Edit these records by replacing every "UPDATE !" with "NEW !". Leave everything else unchanged.

==============================

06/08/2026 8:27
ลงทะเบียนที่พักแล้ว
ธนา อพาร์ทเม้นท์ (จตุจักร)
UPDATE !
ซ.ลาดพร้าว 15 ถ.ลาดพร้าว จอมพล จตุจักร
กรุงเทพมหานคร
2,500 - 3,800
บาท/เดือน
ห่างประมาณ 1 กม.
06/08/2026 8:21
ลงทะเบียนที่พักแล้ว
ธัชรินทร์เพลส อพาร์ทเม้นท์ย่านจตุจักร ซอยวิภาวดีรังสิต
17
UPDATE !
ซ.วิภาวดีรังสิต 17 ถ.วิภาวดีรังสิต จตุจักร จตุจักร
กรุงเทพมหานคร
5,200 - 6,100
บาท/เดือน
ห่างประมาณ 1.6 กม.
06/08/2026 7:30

==============================

# [Solution to this task]
06/08/2026 8:27
ลงทะเบียนที่พักแล้ว
ธนา อพาร์ทเม้นท์ (จตุจักร)
NEW !
ซ.ลาดพร้าว 15 ถ.ลาดพร้าว จอมพล จตุจักร
กรุงเทพมหานคร
2,500 - 3,800
บาท/เดือน
ห่างประมาณ 1 กม.
06/08/2026 8:21
ลงทะเบียนที่พักแล้ว
ธัชรินทร์เพลส อพาร์ทเม้นท์ย่านจตุจักร ซอยวิภาวดีรังสิต
17
NEW !
ซ.วิภาวดีรังสิต 17 ถ.วิภาวดีรังสิต จตุจักร จตุจักร
กรุงเทพมหานคร
5,200 - 6,100
บาท/เดือน
ห่างประมาณ 1.6 กม.
06/08/2026 7:30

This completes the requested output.